A volte la diagnosi è un sollievo, perché offre una spiegazione logica ai problemi quotidiani e ne alleggerisce il peso. Altre volte la diagnosi è una nota stonata che si vorrebbe cancellare dallo spartito per preservare la bellezza d’insieme della melodia. La parte più difficile sembra essere il passaggio dell’informazione dal genitore al figlio.
Facciamo invece un passo indietro: partiamo da quello che si può fare dal momento della diagnosi. Qui l’adulto ha un lavoro importante da svolgere, su se stesso prima che sugli altri.

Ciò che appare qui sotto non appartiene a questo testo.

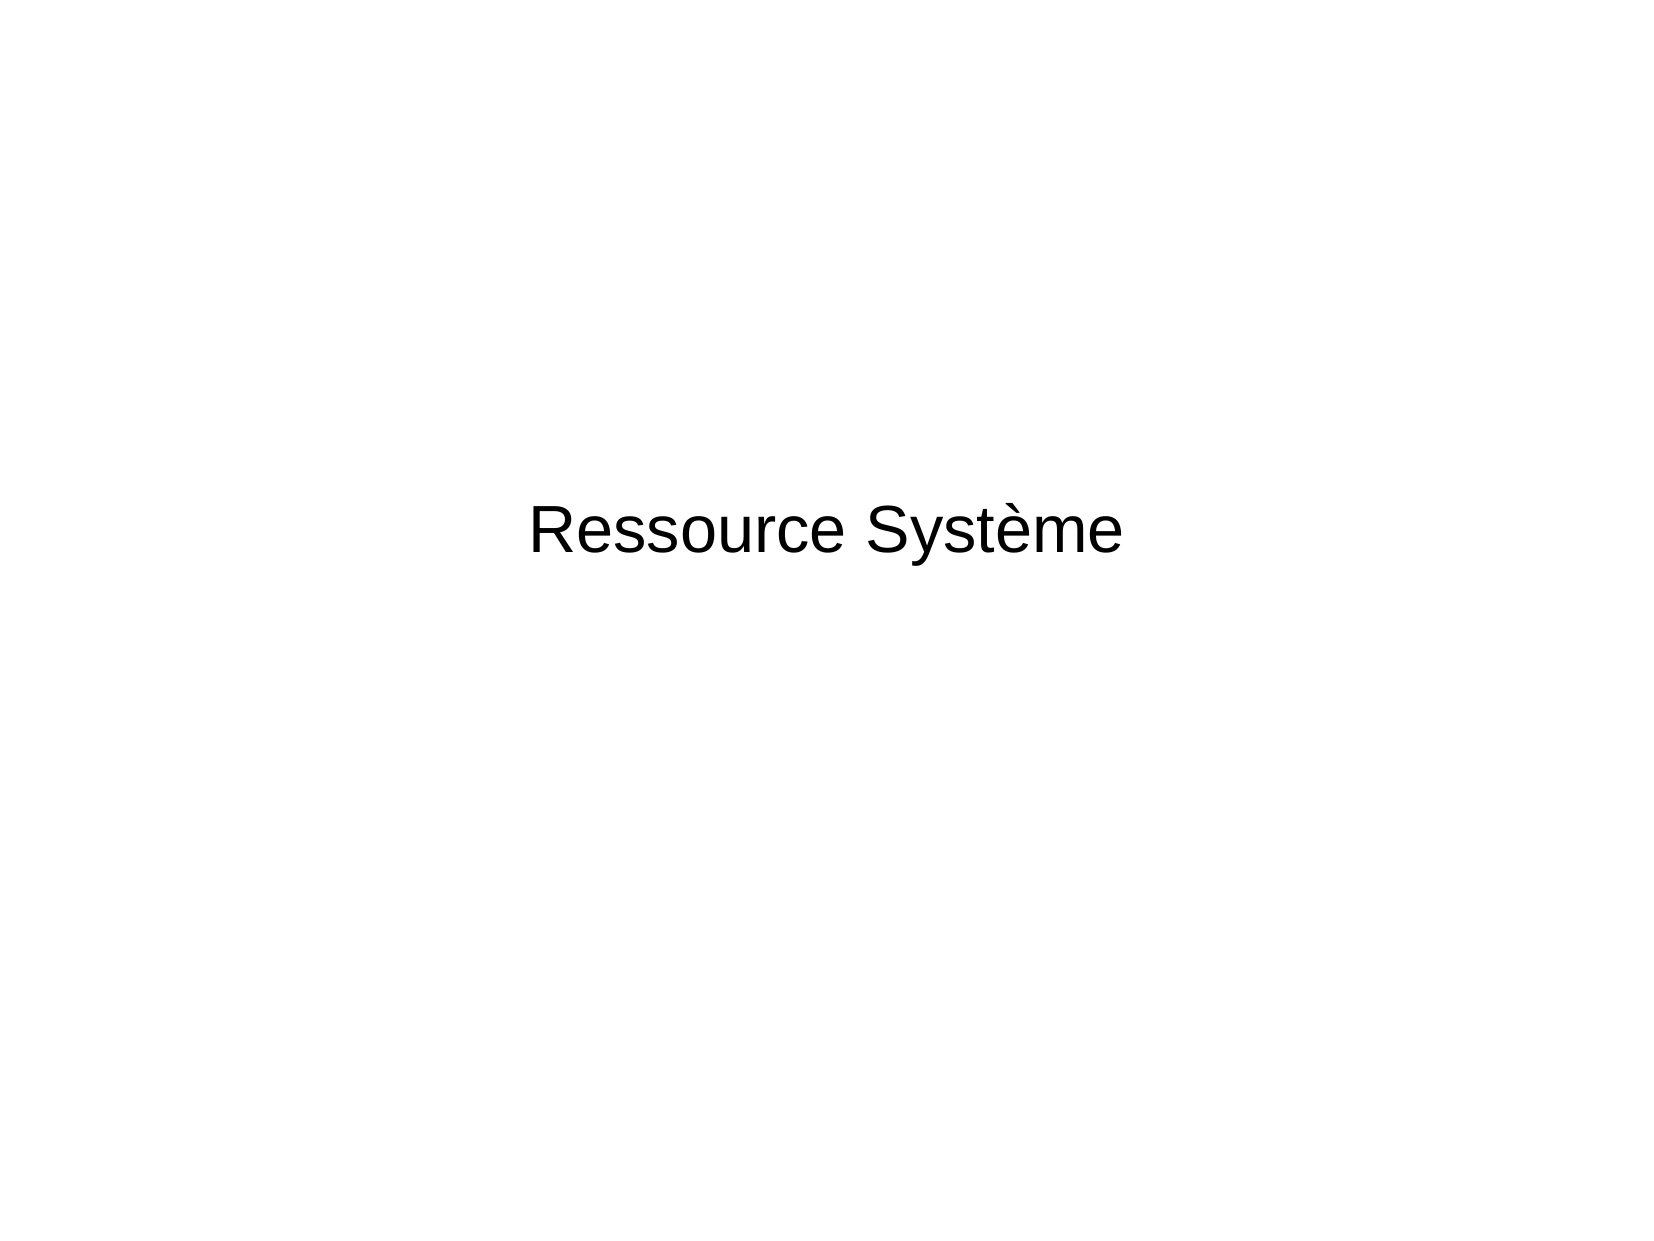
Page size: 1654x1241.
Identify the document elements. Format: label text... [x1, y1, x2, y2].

subtitle Ressource Système [82, 49, 1571, 1010]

Gestire le emozioni e le fantasie che derivano dalla comunicazione della diagnosi e che sembrano gettare un alone di sconforto su quello che sarà il futuro scolastico o lavorativo del proprio figlio. Riuscirà a prendere la patente? E l’università? Cosa farà da grande?

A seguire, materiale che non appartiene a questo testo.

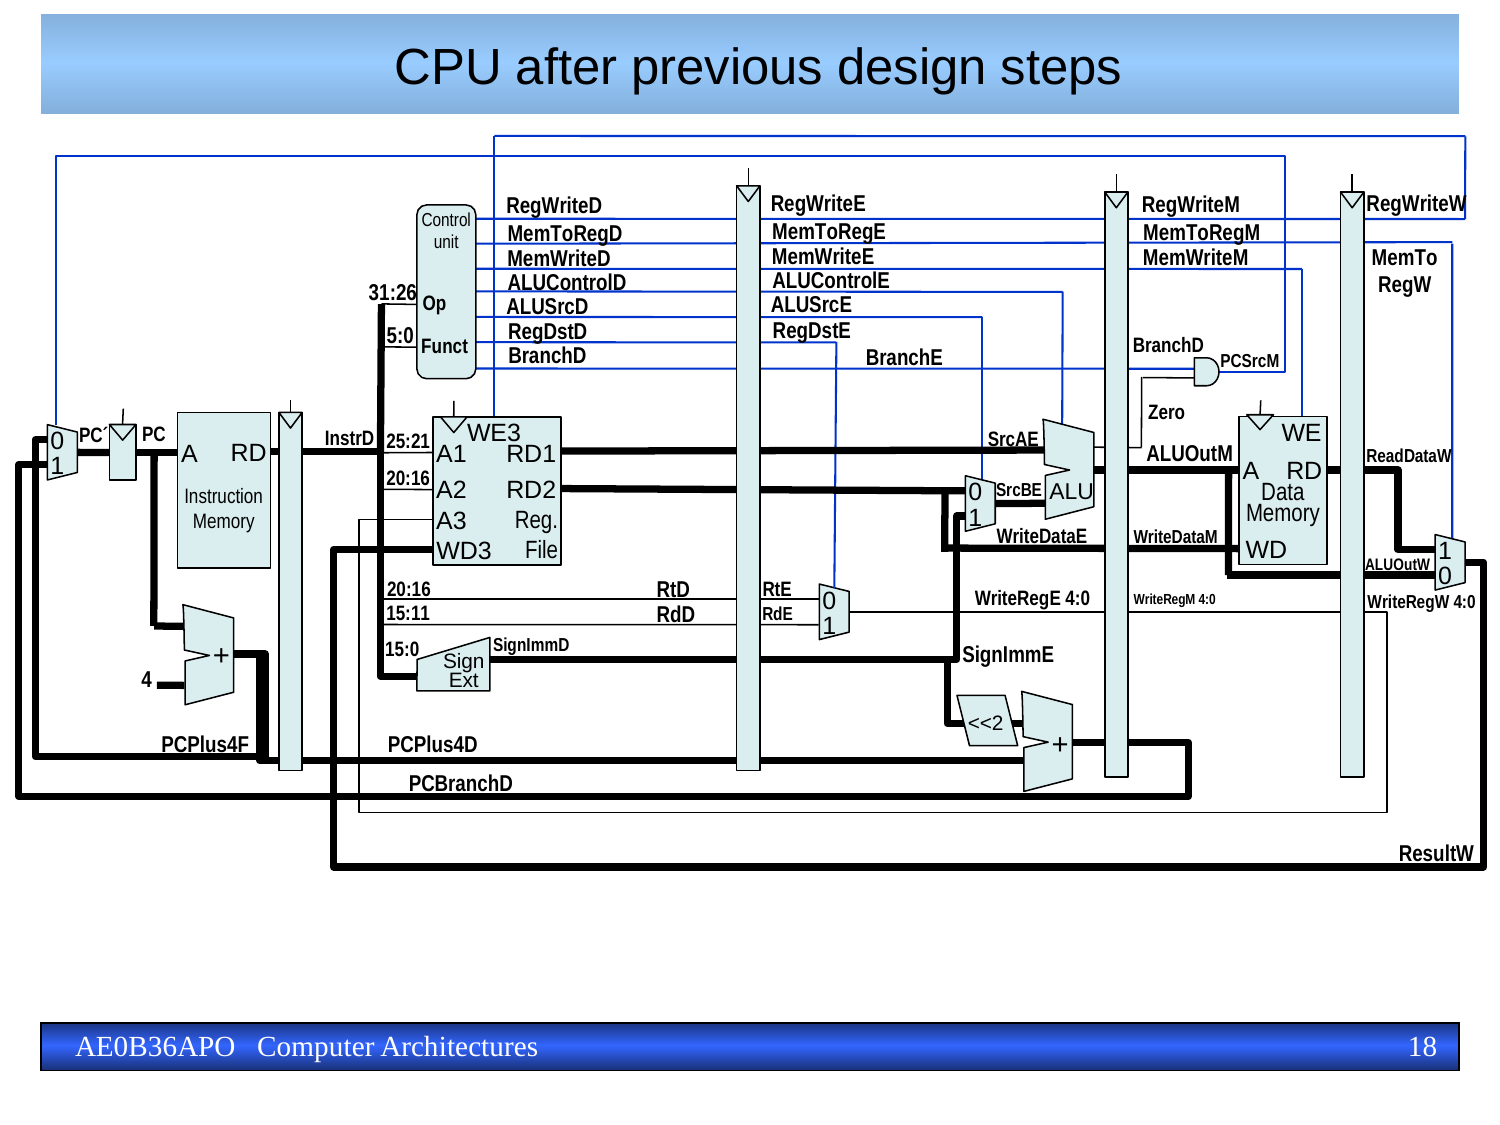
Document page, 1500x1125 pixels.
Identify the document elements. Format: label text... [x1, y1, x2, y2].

text_box RD2 [502, 473, 560, 504]
text_box 15:0 [385, 635, 420, 661]
text_box WriteRegW 4:0 [1367, 590, 1476, 613]
text_box Op [422, 290, 447, 316]
text_box 1 [818, 609, 837, 640]
text_box [416, 653, 438, 691]
text_box A [177, 437, 198, 468]
text_box Sign Ext [438, 627, 490, 692]
text_box RD [1268, 454, 1326, 485]
text_box ALUControlD [507, 267, 627, 295]
text_box 1 [46, 449, 65, 480]
text_box SrcBE [996, 478, 1043, 501]
text_box MemWriteM [1142, 242, 1249, 271]
text_box RegDstE [772, 315, 851, 343]
text_box SignImmE [962, 639, 1055, 668]
text_box 0 [53, 433, 61, 447]
text_box MemToRegM [1143, 217, 1261, 246]
text_box + [1048, 724, 1073, 761]
text_box [65, 429, 78, 476]
text_box SignImmD [493, 632, 570, 656]
text_box [1340, 192, 1364, 778]
text_box ALUSrcD [506, 291, 589, 319]
text_box 0 [971, 484, 979, 498]
text_box [1042, 419, 1094, 476]
text_box [109, 424, 137, 480]
text_box PCPlus4D [387, 729, 478, 758]
text_box Zero [1148, 398, 1186, 424]
text_box WriteRegE 4:0 [974, 584, 1091, 610]
text_box WD3 [432, 534, 493, 565]
text_box WE [1276, 416, 1328, 447]
title CPU after previous design steps [41, 14, 1459, 114]
text_box 31:26 [368, 277, 418, 306]
text_box [956, 695, 1018, 746]
text_box ALUSrcE [770, 290, 853, 318]
text_box [837, 588, 850, 636]
text_box 20:16 [386, 464, 431, 490]
text_box Reg. File [432, 416, 562, 565]
text_box WriteRegM 4:0 [1133, 590, 1216, 608]
text_box 5:0 [386, 320, 414, 349]
text_box + [209, 636, 234, 672]
text_box 4 [141, 664, 152, 693]
text_box [736, 185, 760, 771]
text_box [1021, 691, 1073, 792]
text_box MemWriteD [507, 243, 611, 267]
text_box ALUControlE [772, 265, 891, 294]
text_box MemWriteE [771, 241, 875, 270]
text_box Control unit [416, 204, 476, 379]
text_box ALUOutM [1146, 438, 1234, 466]
text_box RdE [762, 601, 794, 624]
text_box RegWriteD [506, 190, 603, 218]
text_box Data Memory [1238, 416, 1328, 565]
text_box [1045, 505, 1094, 520]
text_box WD [1239, 533, 1291, 564]
text_box A [1239, 454, 1274, 486]
text_box [182, 604, 234, 705]
text_box ResultW [1398, 838, 1475, 866]
text_box [1246, 414, 1274, 430]
text_box 25:21 [386, 428, 431, 454]
text_box RD1 [502, 437, 560, 468]
text_box RD1 [510, 447, 520, 453]
text_box [278, 412, 303, 771]
text_box BranchD [1132, 332, 1204, 358]
text_box RD [226, 436, 271, 467]
text_box A3 [432, 504, 468, 534]
text_box A2 [432, 473, 468, 504]
text_box [1104, 192, 1128, 778]
text_box PCSrcM [1220, 348, 1280, 372]
text_box BranchE [865, 342, 944, 370]
text_box RtE [762, 575, 792, 601]
text_box RegWriteW [1366, 188, 1467, 216]
text_box Reg. File [432, 416, 463, 437]
text_box 20:16 [387, 576, 432, 602]
text_box [1194, 357, 1220, 386]
text_box [983, 480, 996, 527]
text_box 1 [1434, 534, 1453, 559]
text_box PCBranchD [408, 768, 514, 796]
text_box MemToRegD [507, 218, 623, 246]
text_box A1 [432, 437, 468, 468]
text_box WriteDataM [1133, 525, 1218, 544]
text_box WE3 [463, 416, 525, 447]
text_box MemTo RegW [1371, 242, 1438, 298]
text_box 0 [964, 475, 983, 500]
text_box InstrD [324, 424, 375, 450]
text_box 1 [964, 500, 983, 532]
text_box SrcAE [987, 425, 1039, 446]
text_box 0 [818, 584, 837, 609]
text_box RegWriteM [1141, 190, 1241, 218]
text_box 0 [1434, 559, 1453, 590]
text_box RegWriteE [770, 189, 866, 217]
text_box BranchD [508, 340, 587, 369]
text_box PCPlus4F [161, 729, 250, 758]
text_box RdD [656, 599, 696, 627]
text_box ReadDataW [1366, 444, 1452, 467]
text_box 15:11 [386, 599, 431, 625]
text_box 0 [46, 424, 65, 449]
text_box RtD [656, 574, 691, 599]
text_box RegDstD [508, 316, 588, 345]
text_box Instruction Memory [177, 412, 271, 568]
text_box PC´ [79, 421, 109, 447]
text_box MemToRegE [771, 216, 887, 245]
text_box ALUOutW [1364, 554, 1431, 575]
text_box 0 [825, 593, 833, 607]
text_box [1453, 538, 1466, 586]
text_box <<2 [964, 716, 1008, 736]
text_box Funct [421, 332, 469, 358]
text_box WriteDataE [996, 522, 1088, 544]
text_box [440, 416, 468, 433]
text_box PC [141, 420, 166, 446]
text_box ALU [1043, 476, 1100, 505]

Conoscere la natura del problema, le sue conseguenze e le armi a disposizione per poterlo affrontare. È solo svogliato o c’è altro dietro la pigrizia? Quali informazioni mi servono per capire meglio la situazione?
Cercare uno spazio di sostegno e confronto con genitori e professionisti. Conosco qualcuno che sta affrontando o ha già affrontato questo percorso? Esiste un centro vicino casa che se ne occupa?
Scegliere il momento per “rompere il ghiaccio” e tirare fuori l’argomento con il bambino. Senza orari da rispettare e magari mentre si sta svolgendo un’attività piacevole insieme.